I have configured email settings like this in elasticsearch.yml (on all nodes):

  notification:
    email:
      html:
        sanitization:
          enabled: false
      account:
        exchange_account:
          profile: outlook
          email_defaults:
            from: analyzer@company.tld
          smtp:
            starttls.enable: true
            host: outlook.company.tld
            port: 25

If I try to connect to the mail server with cURL, it works from all the nodes:

[root@analyzer03 ~]# curl --ssl-reqd -v smtp://outlook.company.tld

  • About to connect() to outlook.company.tld port 25 (#0)
  • Trying XXX.XXX.XXX.XXX...
  • Connected to outlook.company.tld (XXX.XXX.XXX.XXX) port 25 (#0)
    < 220 exch2k16.intra.company.tld Microsoft ESMTP MAIL Service ready at Wed, 7 Feb 2018 12:27:16 +0200
    EHLO analyzer03
    < 250-exch2k16.intra.company.tld Hello [XXX.XXX.XXX.XXX]
    < 250-SIZE 36700160
    < 250-PIPELINING
    < 250-DSN
    < 250-ENHANCEDSTATUSCODES
    < 250-STARTTLS
    < 250-8BITMIME
    < 250-BINARYMIME
    < 250 CHUNKING
    STARTTLS
    < 220 2.0.0 SMTP server ready

Thanks!

Hey,

is there any possibility to see the full watch history entry? If it is too sensitive in public, you could also email it to me at $firstname.$lastname@elastic.co

Indeed it seems as if there are problems sending your email, let's try to get down to the reason.

--Alex

Hi!

Just dropped you an email with watcher history attached.

Cheers!

do you have any custom SSL setup?

Yes, the mail server uses a certificate signed by our internal CA.

Does Elasticsearch have access to this internal CA cert?

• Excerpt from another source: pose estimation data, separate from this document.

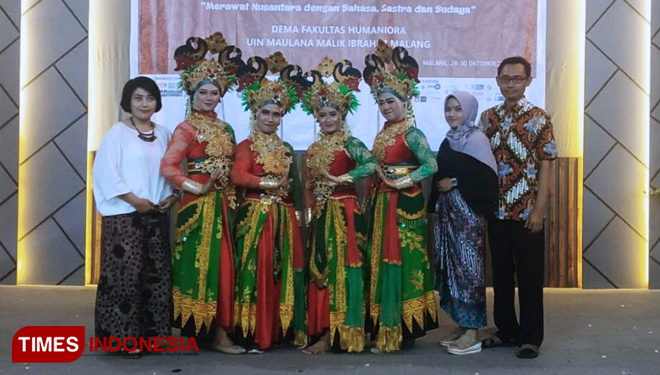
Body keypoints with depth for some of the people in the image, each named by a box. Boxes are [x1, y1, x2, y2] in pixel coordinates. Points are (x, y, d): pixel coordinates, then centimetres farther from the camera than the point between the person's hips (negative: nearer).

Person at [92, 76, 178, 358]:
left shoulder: (163, 134, 12)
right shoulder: (117, 132, -2)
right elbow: (105, 171, -10)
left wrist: (173, 195, -5)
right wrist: (134, 200, -15)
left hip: (157, 214, 5)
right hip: (124, 214, -5)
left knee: (157, 274, 7)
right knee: (126, 274, -5)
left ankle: (154, 332, 17)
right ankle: (124, 336, 5)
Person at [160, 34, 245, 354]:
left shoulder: (225, 128, 14)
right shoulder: (186, 128, -7)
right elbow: (167, 167, -16)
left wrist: (230, 193, 3)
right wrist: (197, 188, -17)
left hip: (224, 203, 7)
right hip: (200, 204, -7)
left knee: (220, 263, 10)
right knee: (205, 263, -2)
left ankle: (212, 328, 22)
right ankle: (217, 331, 6)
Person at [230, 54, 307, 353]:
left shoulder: (286, 149, 18)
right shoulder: (246, 146, 1)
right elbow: (238, 176, -18)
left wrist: (298, 212, 8)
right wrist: (271, 184, -17)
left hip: (284, 218, 5)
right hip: (255, 216, -5)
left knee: (283, 273, 5)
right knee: (256, 272, -6)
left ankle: (281, 330, 15)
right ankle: (254, 335, 1)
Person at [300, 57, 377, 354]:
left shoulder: (349, 143, -7)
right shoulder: (314, 148, 13)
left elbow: (372, 164, -26)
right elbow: (309, 186, 16)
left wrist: (343, 178, -24)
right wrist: (311, 213, 12)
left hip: (344, 212, -7)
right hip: (322, 214, 8)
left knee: (341, 269, -4)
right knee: (321, 269, 10)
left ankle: (332, 335, 1)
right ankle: (323, 329, 21)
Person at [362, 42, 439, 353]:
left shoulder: (411, 134, -11)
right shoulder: (383, 133, 13)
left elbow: (431, 165, -21)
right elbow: (377, 167, 13)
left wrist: (403, 182, -18)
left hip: (404, 205, -8)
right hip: (384, 204, 8)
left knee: (400, 263, -2)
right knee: (383, 263, 11)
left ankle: (398, 332, 9)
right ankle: (387, 327, 23)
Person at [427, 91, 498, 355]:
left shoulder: (477, 139, -6)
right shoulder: (448, 140, 16)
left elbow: (488, 176, -17)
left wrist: (455, 182, -13)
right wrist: (436, 205, 8)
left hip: (468, 211, -7)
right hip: (447, 210, 8)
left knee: (467, 266, -5)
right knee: (450, 265, 8)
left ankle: (472, 332, 1)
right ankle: (462, 324, 18)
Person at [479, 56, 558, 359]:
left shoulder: (539, 118, -4)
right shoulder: (488, 117, 7)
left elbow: (546, 165, -6)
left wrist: (539, 209, -12)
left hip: (526, 211, -4)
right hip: (496, 209, 4)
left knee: (529, 275, 4)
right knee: (501, 273, 12)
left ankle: (531, 337, 17)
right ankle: (506, 331, 27)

As it is needed when connecting...

No, I have not configured it anywhere because I don't know how to.
So is there a setting where I could define a path, or should I add it to system-wide certificates path, or... ?

This topic was automatically closed 28 days after the last reply. New replies are no longer allowed.